This study inverted seismic velocity to temperature based on mineral physics and used this temperature as input for geodynamic simulations. Then, the stress fields in Northeast Asia were determined by a temperature-dependent viscosity structure and buoyancy force. The modeled stress fields were used to investigate the seismicity of South Korea, and I found that variations in lithospheric thickness are important for understanding seismic activity.

This study jointly inverted coseismic slip from seismic waveforms and InSAR images related to the 2017 Pohang earthquake. I calculated the perturbed pressure driven by the earthquake and conducted transient fluid flow modeling. The modeling results indicate that many aftershocks can be triggered by poroelastic effects, and the decay of aftershocks is also influenced by this type of postseismic deformation. You can check out two videos demonstrate poroelastic rebound. 
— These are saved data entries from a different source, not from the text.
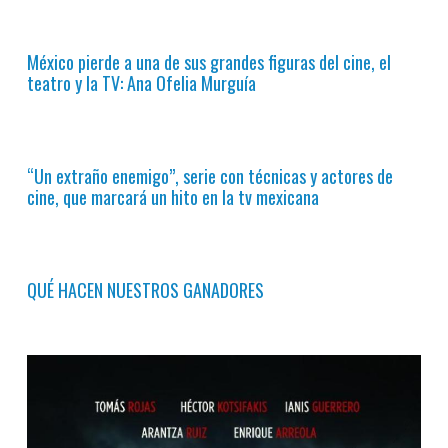
México pierde a una de sus grandes figuras del cine, el
teatro y la TV: Ana Ofelia Murguía
“Un extraño enemigo”, serie con técnicas y actores de
cine, que marcará un hito en la tv mexicana
QUÉ HACEN NUESTROS GANADORES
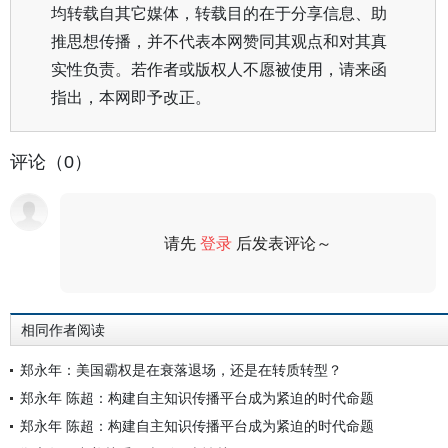
均转载自其它媒体，转载目的在于分享信息、助
推思想传播，并不代表本网赞同其观点和对其真
实性负责。若作者或版权人不愿被使用，请来函
指出，本网即予改正。
评论（0）
请先
登录
后发表评论～
评论
相同作者阅读
郑永年：美国霸权是在衰落退场，还是在转质转型？
郑永年 陈超：构建自主知识传播平台成为紧迫的时代命题
郑永年 陈超：构建自主知识传播平台成为紧迫的时代命题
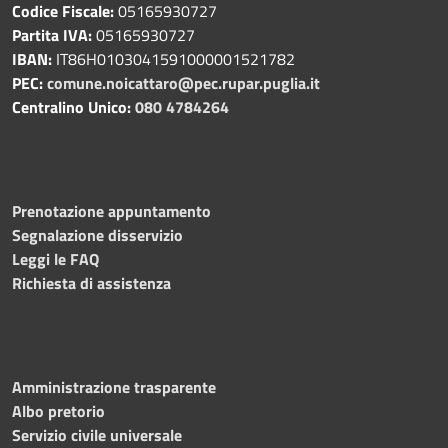
Codice Fiscale:
05165930727
Partita IVA:
05165930727
IBAN:
IT86H0103041591000001521782
PEC:
comune.noicattaro@pec.rupar.puglia.it
Centralino Unico:
080 4784264
Prenotazione appuntamento
Segnalazione disservizio
Leggi le FAQ
Richiesta di assistenza
Amministrazione trasparente
Albo pretorio
Servizio civile universale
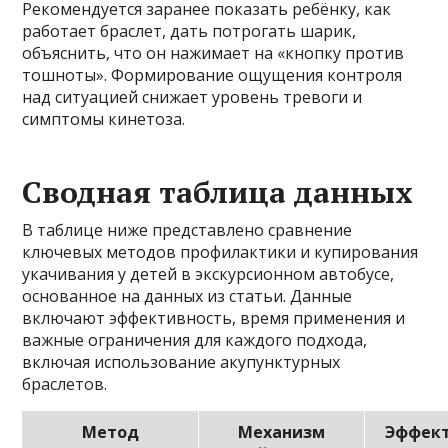
Рекомендуется заранее показать ребёнку, как
работает браслет, дать потрогать шарик,
объяснить, что он нажимает на «кнопку против
тошноты». Формирование ощущения контроля
над ситуацией снижает уровень тревоги и
симптомы кинетоза.
Сводная таблица данных
В таблице ниже представлено сравнение
ключевых методов профилактики и купирования
укачивания у детей в экскурсионном автобусе,
основанное на данных из статьи. Данные
включают эффективность, время применения и
важные ограничения для каждого подхода,
включая использование акупунктурных
браслетов.
Метод
Механизм
Эффект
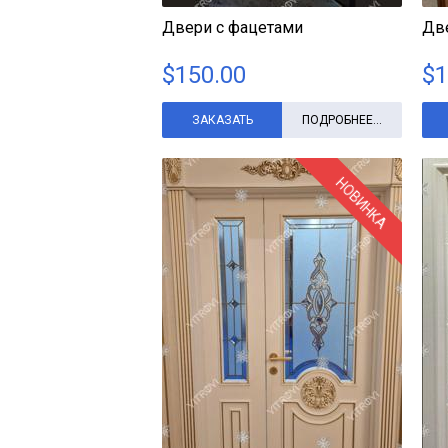
Двери с фацетами
Две
$
150.00
$
1
ЗАКАЗАТЬ
ПОДРОБНЕЕ...
НОВИНКА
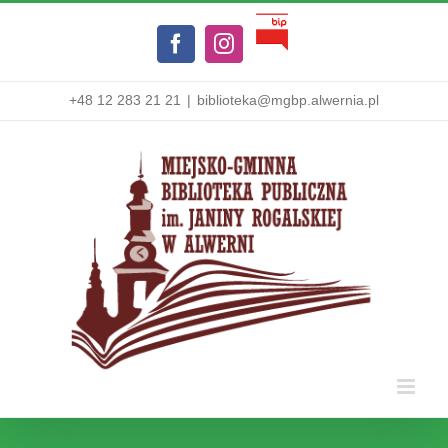
Przejdź
Biuletyn
do
Facebook
Instagram
Informacji
zawartości
Publicznej
+48 12 283 21 21
|
biblioteka@mgbp.alwernia.pl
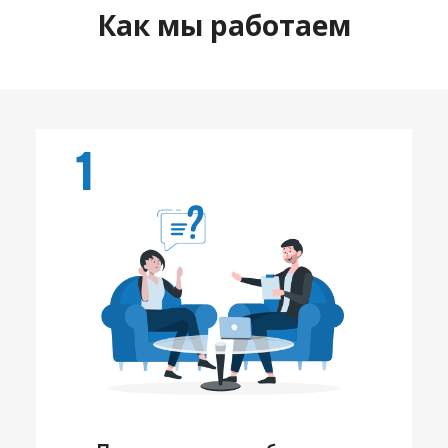
Как мы работаем
1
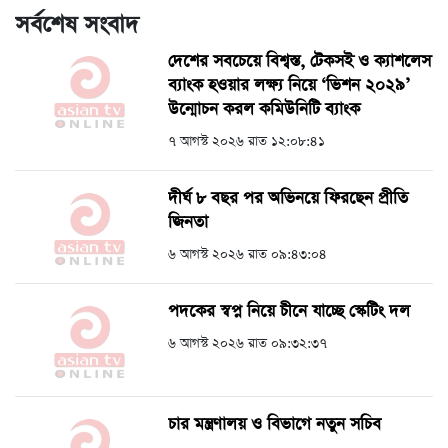
সর্বশেষ সংবাদ
দেশের সবচেয়ে বিশ্বস্ত, টেকসই ও ক্যাশলেস
ব্যাংক হওয়ার লক্ষ্য নিয়ে ‘ভিশন ২০২৯’
উন্মোচন করল কমিউনিটি ব্যাংক
৭ আগস্ট ২০২৬ রাত ১২:০৮:৪১
দীর্ঘ ৮ বছর পর অভিনয়ে ফিরছেন প্রীতি
জিনতা
৬ আগস্ট ২০২৬ রাত ০৯:৪৩:০৪
পদকের স্বপ্ন নিয়ে চীনে যাচ্ছে স্কেটিং দল
৬ আগস্ট ২০২৬ রাত ০৯:৩২:৩৭
চার মন্ত্রণালয় ও বিভাগে নতুন সচিব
This study utilized a locally dense array of seismographs in the southeastern region of South Korea to calculate relative travel-time residuals of teleseismic P-waves. I inverted these residuals to image the seismic structure of the crust and uppermost mantle. This study reveals a northeast strike of a low-velocity zone at depths of 25-35 km and an east-west trend of another low-velocity zone at depths of 40-55 km. I suggest that these zones were originally formed by Cenozoic deformation during the period of 25 to 16 Ma, and the relatively elevated temperature due to this deformation is responsible for these low seismic structures.

I coupled TOUGH versions 2 and 3 with FLAC3D version 6. This study successfully completed four benchmarks for both directions, from M to H and from H to M.